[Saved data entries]
————

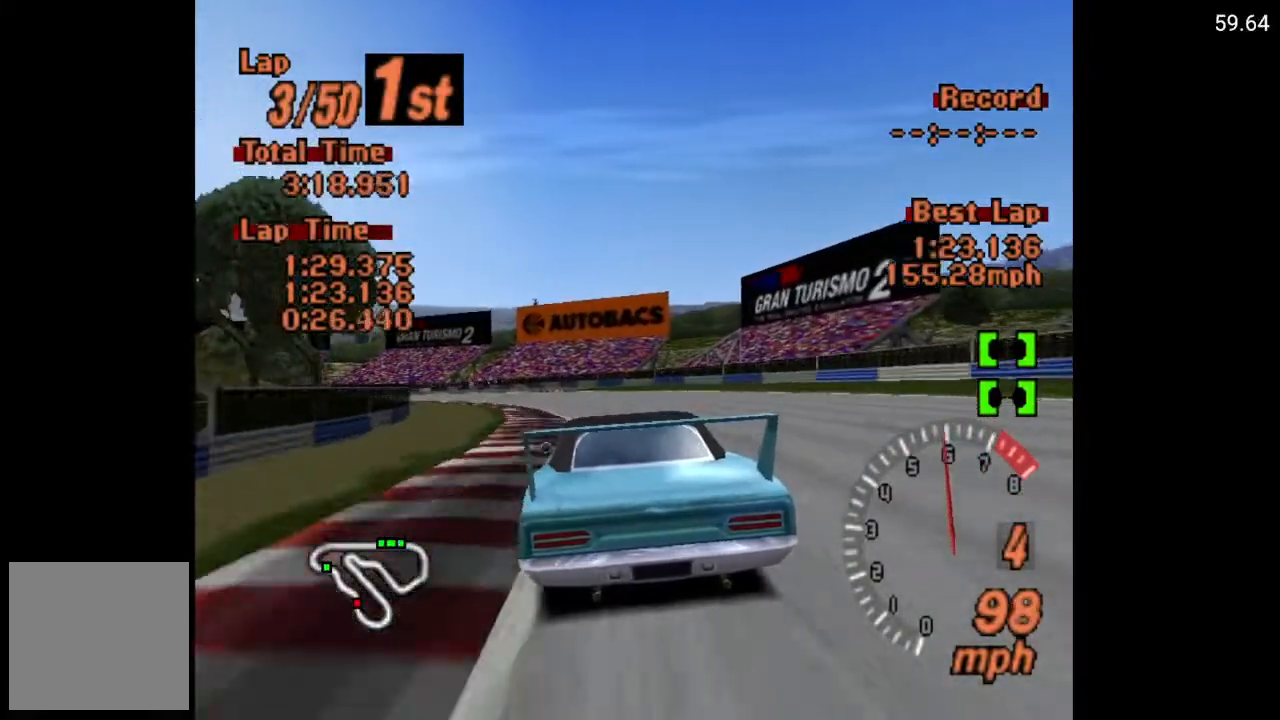
{"buttons": ["A"], "left_stick": "center", "right_stick": "center", "events": []}
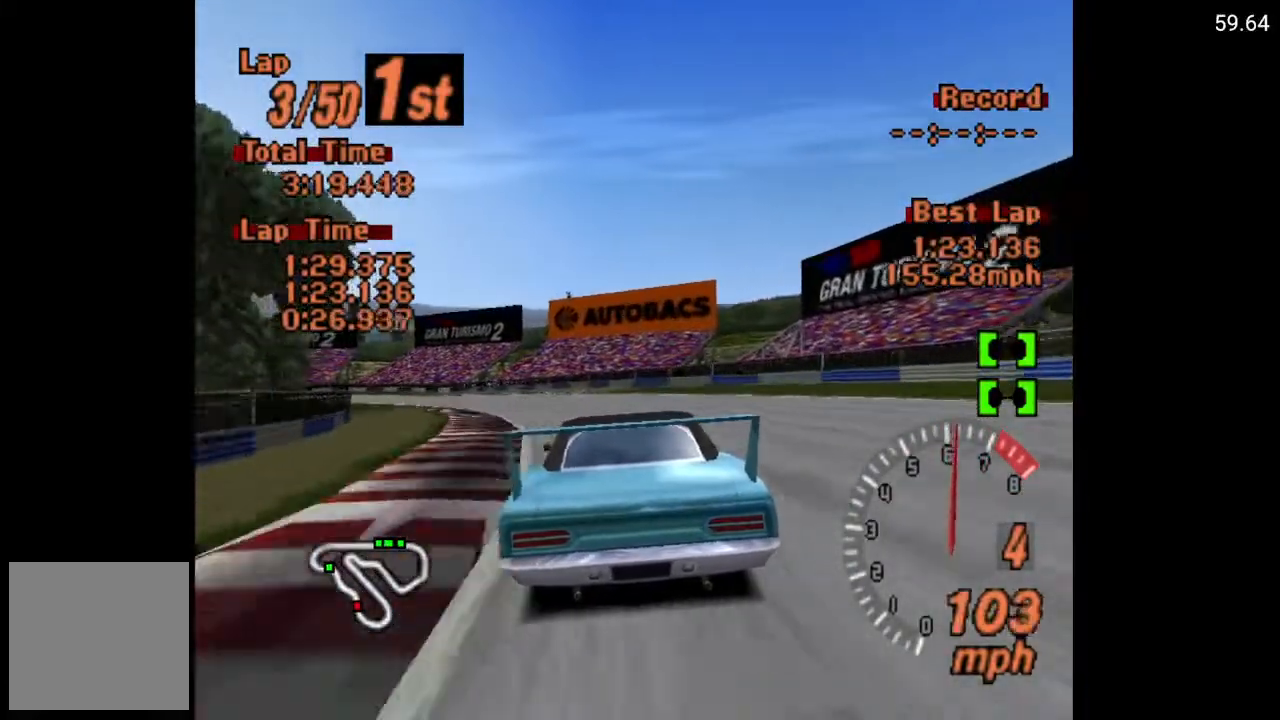
{"buttons": ["A", "DPAD_LEFT"], "left_stick": "center", "right_stick": "center", "events": [[17, "DPAD_LEFT", "down"], [167, "DPAD_LEFT", "up"], [417, "DPAD_LEFT", "down"]]}
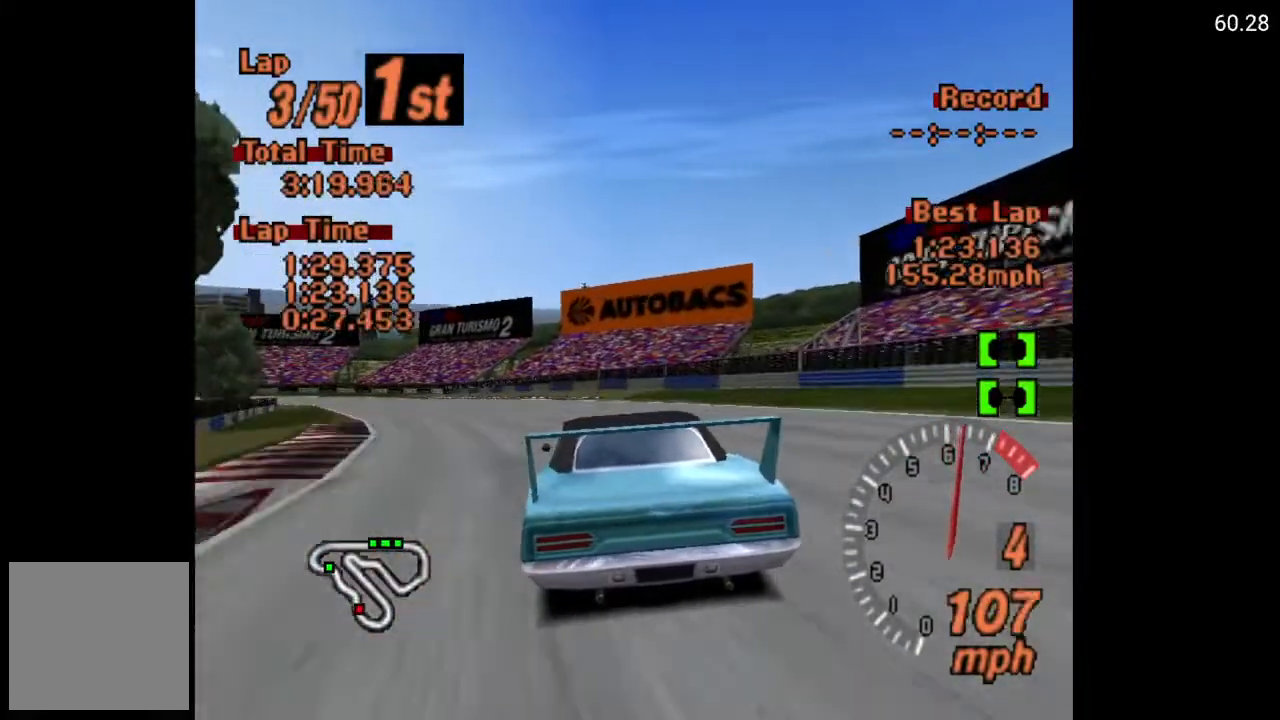
{"buttons": ["DPAD_LEFT"], "left_stick": "center", "right_stick": "center", "events": [[50, "DPAD_LEFT", "up"], [183, "DPAD_LEFT", "down"], [200, "A", "up"]]}
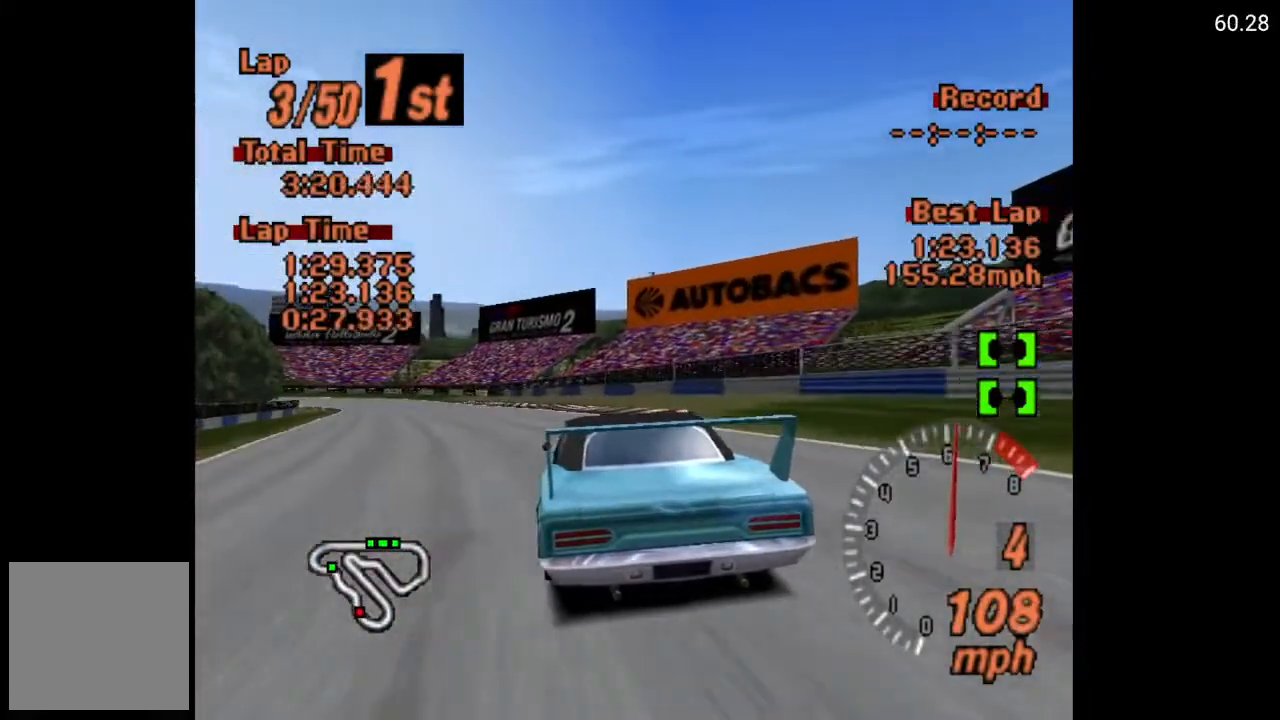
{"buttons": ["A"], "left_stick": "center", "right_stick": "center", "events": [[317, "A", "down"], [400, "DPAD_LEFT", "up"]]}
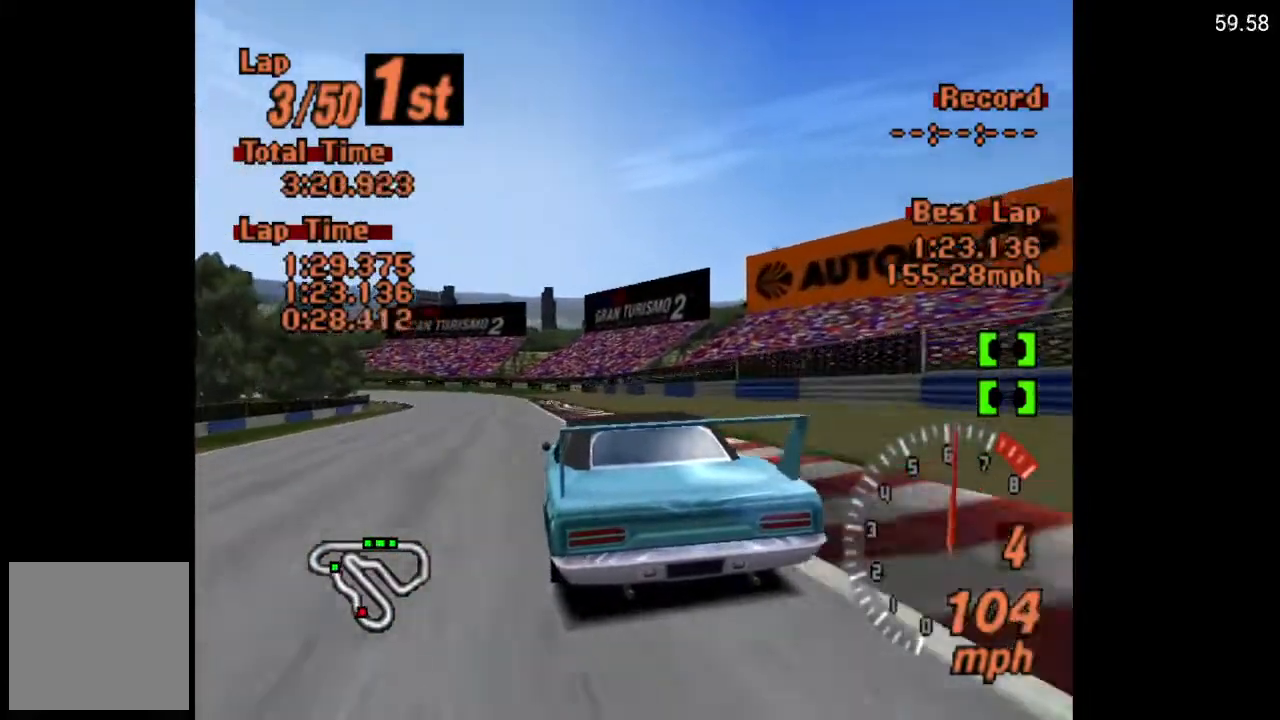
{"buttons": ["A"], "left_stick": "center", "right_stick": "center", "events": [[150, "DPAD_LEFT", "down"], [283, "DPAD_LEFT", "up"]]}
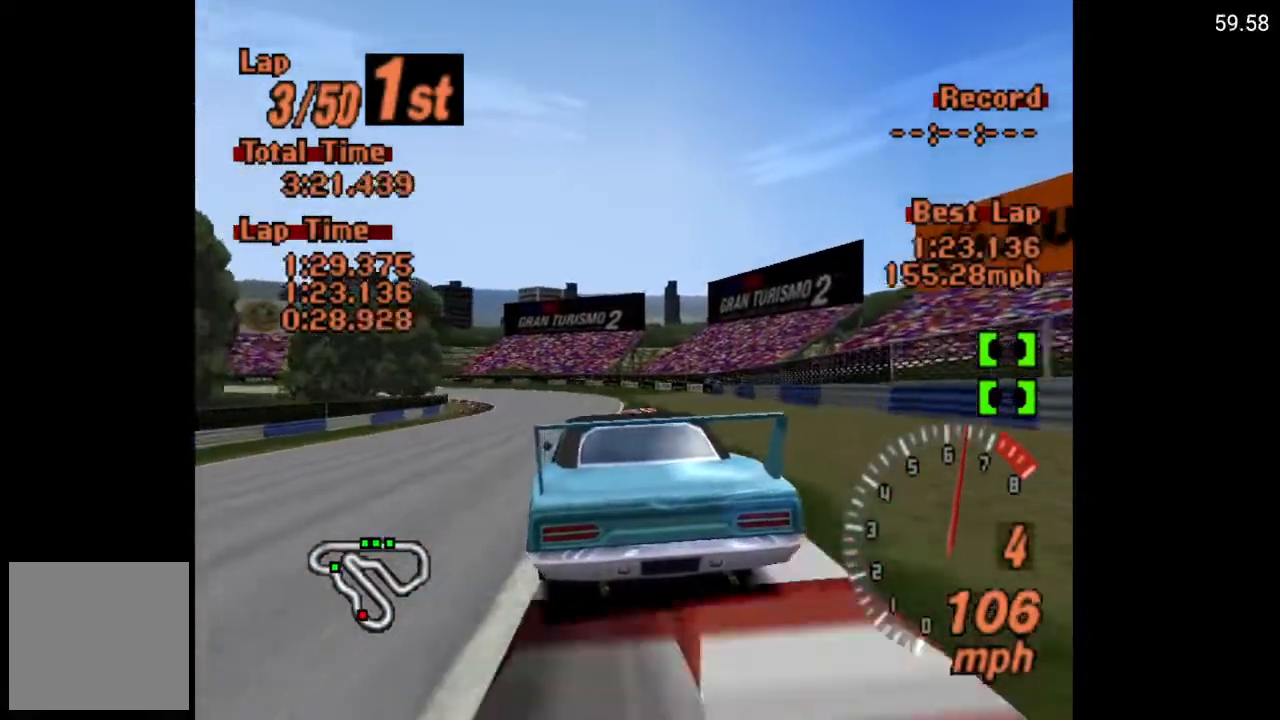
{"buttons": ["A"], "left_stick": "center", "right_stick": "center", "events": [[150, "DPAD_LEFT", "down"], [433, "DPAD_LEFT", "up"]]}
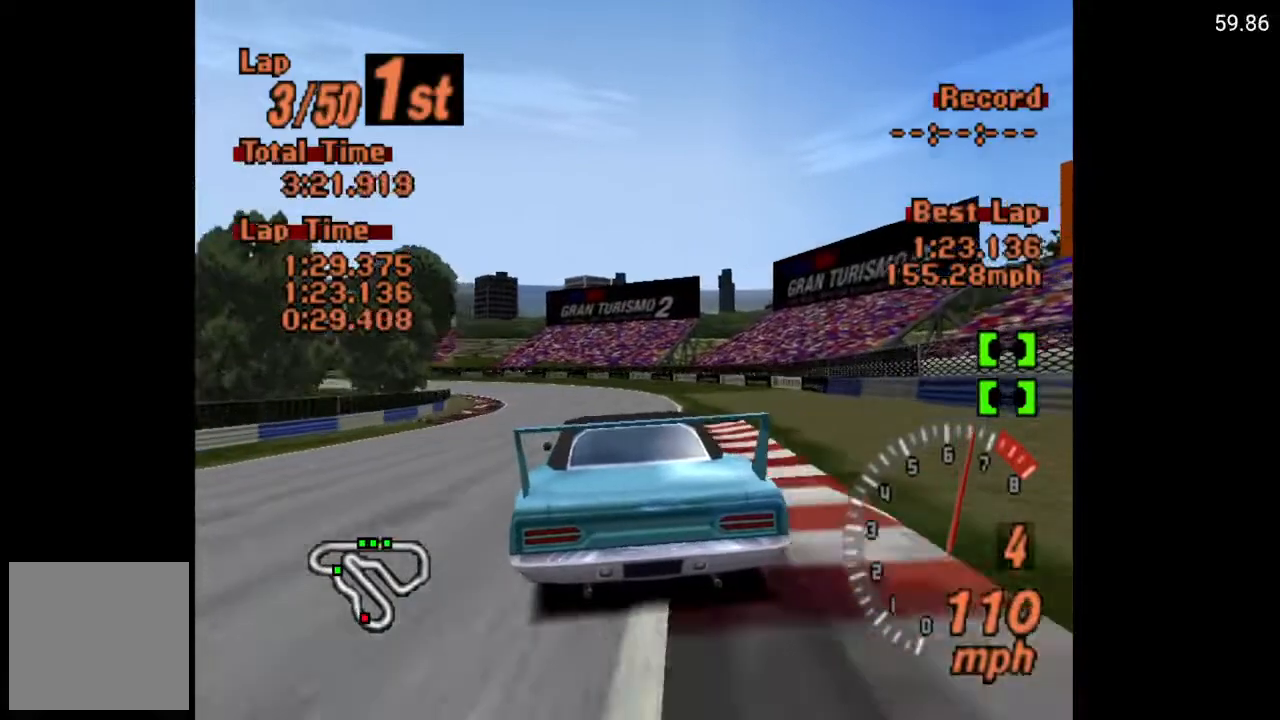
{"buttons": ["A"], "left_stick": "center", "right_stick": "center", "events": [[67, "DPAD_LEFT", "down"], [233, "DPAD_LEFT", "up"]]}
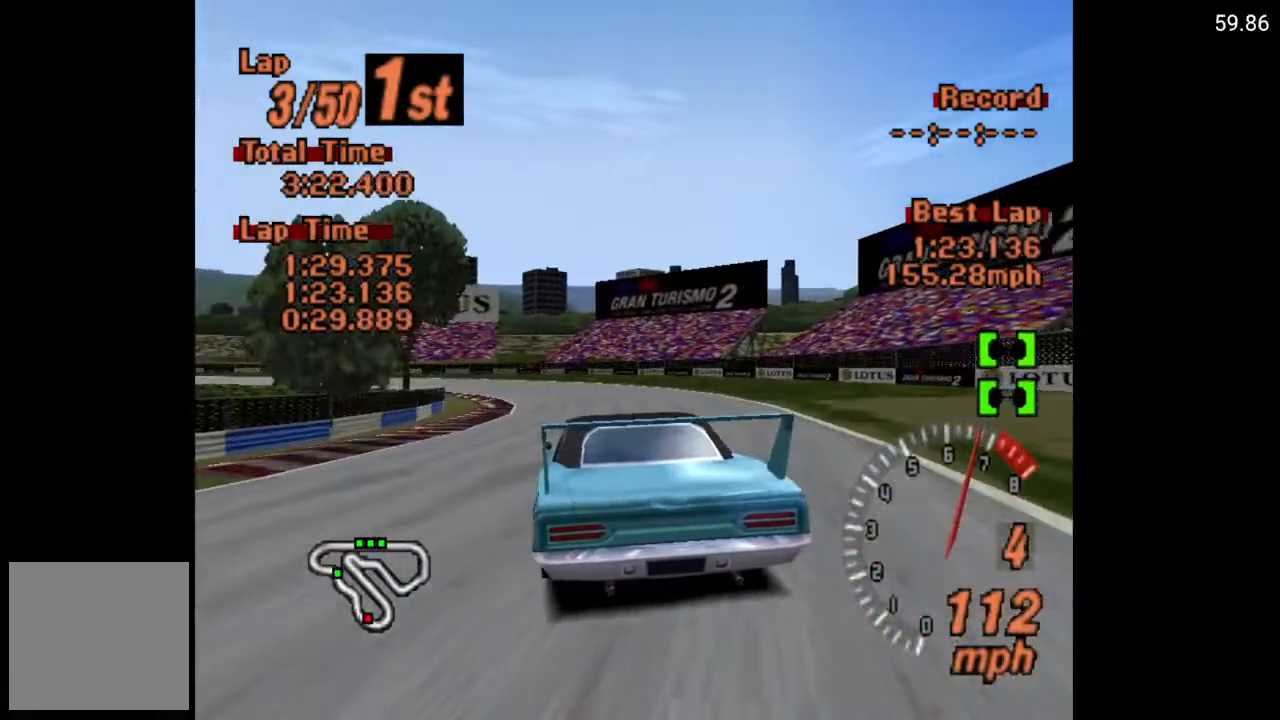
{"buttons": [], "left_stick": "center", "right_stick": "center", "events": [[50, "A", "up"], [83, "DPAD_LEFT", "down"], [200, "DPAD_LEFT", "up"], [350, "DPAD_LEFT", "down"], [467, "DPAD_LEFT", "up"]]}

————

Output all of the data exactly as it stands, minus any images.

{"buttons": ["A"], "left_stick": "center", "right_stick": "center", "events": []}
{"buttons": ["A", "DPAD_LEFT"], "left_stick": "center", "right_stick": "center", "events": [[17, "DPAD_LEFT", "down"], [167, "DPAD_LEFT", "up"], [417, "DPAD_LEFT", "down"]]}
{"buttons": ["DPAD_LEFT"], "left_stick": "center", "right_stick": "center", "events": [[50, "DPAD_LEFT", "up"], [183, "DPAD_LEFT", "down"], [200, "A", "up"]]}
{"buttons": ["A"], "left_stick": "center", "right_stick": "center", "events": [[317, "A", "down"], [400, "DPAD_LEFT", "up"]]}
{"buttons": ["A"], "left_stick": "center", "right_stick": "center", "events": [[150, "DPAD_LEFT", "down"], [283, "DPAD_LEFT", "up"]]}
{"buttons": ["A"], "left_stick": "center", "right_stick": "center", "events": [[150, "DPAD_LEFT", "down"], [433, "DPAD_LEFT", "up"]]}
{"buttons": ["A"], "left_stick": "center", "right_stick": "center", "events": [[67, "DPAD_LEFT", "down"], [233, "DPAD_LEFT", "up"]]}
{"buttons": [], "left_stick": "center", "right_stick": "center", "events": [[50, "A", "up"], [83, "DPAD_LEFT", "down"], [200, "DPAD_LEFT", "up"], [350, "DPAD_LEFT", "down"], [467, "DPAD_LEFT", "up"]]}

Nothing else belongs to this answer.